1525 bezog die ehemalige Nonne Katharina von Bora als Gemahlin Martin Luthers das sogenannte Schwarze Kloster in Wittenberg. Die 1499 geborene Tochter eines niederen sächsischen Adeligen wurde hinter Klostermauern erzogen. 1523 entschloß sie sich zusammen mit elf Nonnen dem gesicherten Klosterdasein in eine ungewisse Zukunft zu entfliehen. In Wittenberg lebte die gebildete junge Frau über zwei Jahre im Hause des kursächsischen Hofmalers Lucas Cranach d. Ä.. Am 13.Juni 1525 ging sie die Ehe mit dem Reformator ein. Für die Hausherrin war es schwer, das große Kloster bewohnbar zu machen und die sich ständig erweiternde Zahl der Hausgenossen zu versorgen.

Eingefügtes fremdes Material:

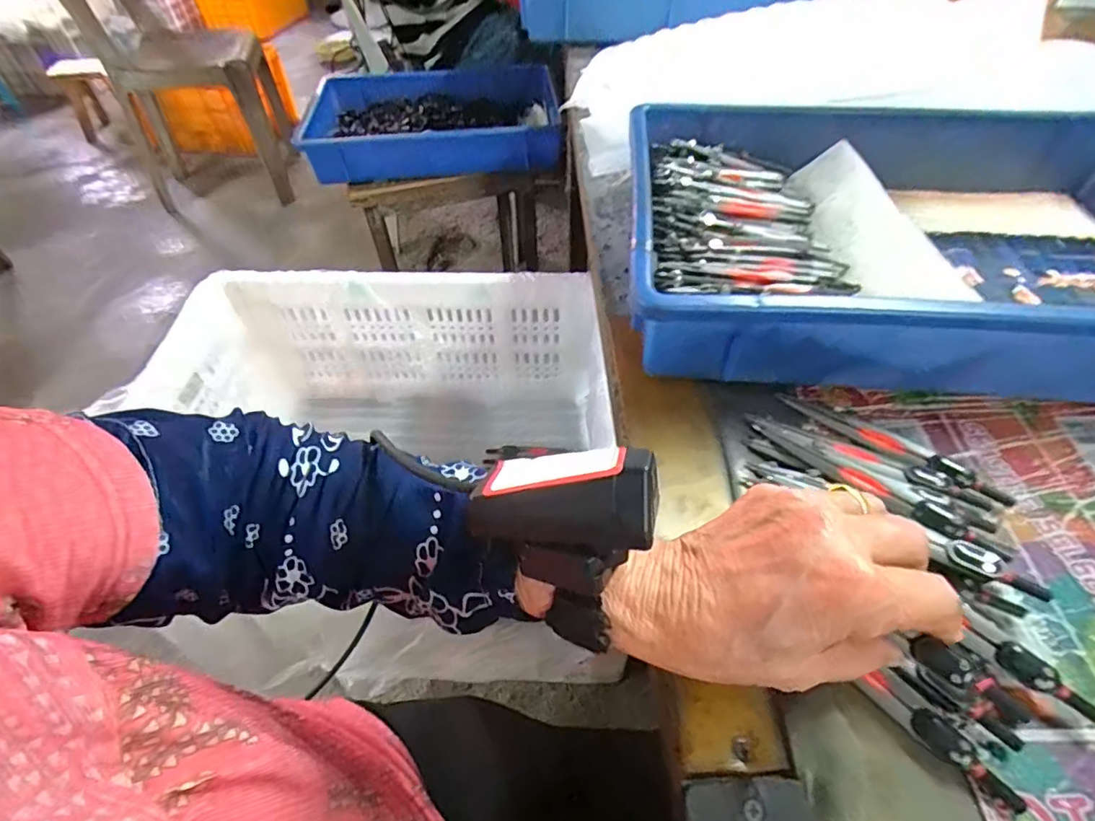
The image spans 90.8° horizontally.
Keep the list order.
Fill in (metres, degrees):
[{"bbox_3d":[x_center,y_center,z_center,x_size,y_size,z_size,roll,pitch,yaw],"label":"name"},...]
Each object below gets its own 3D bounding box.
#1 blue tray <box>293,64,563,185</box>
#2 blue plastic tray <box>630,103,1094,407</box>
[{"bbox_3d":[-0.189,-0.502,0.942,0.433,0.105,0.265,-11,50,-8],"label":"blue tray"},{"bbox_3d":[0.273,-0.129,0.404,0.416,0.078,0.279,4,50,4],"label":"blue plastic tray"}]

Ein Zeitgenosse berichtete: "Im Haus des Doktors wohnt eine wunderlich gemischte Schar aus jungen Leuten, Studenten, jungen Mädchen, Witwen, alten Frauen und Kindern, weshalb große Unruhe im Hause ist ..." Katharina ließ das Haus mehrfach umbauen, so daß ein privater Wohnbereich für die Familie entstand. Sie sorgte für den Kauf und die Bewirtschaftung von mehreren Gärten, Gütern und zahlreichem Vieh. Auch die Erziehung der innerhalb von neun Jahren geborenen eigenen sechs Kinder lag vor allem in ihren Händen. Der Reformator nannte seine energische Hausfrau scherzhaft "mein Herr Käthe". Die kluge, selbstbewußte und geschäftstüchtige Katharina versuchte auch nach Luthers Tod, den Besitz der Familie und damit die Zukunft ihrer Kinder zu sichern. Auf der Flucht vor der Pest erlitt sie einen Unfall und starb 1552 in Torgau.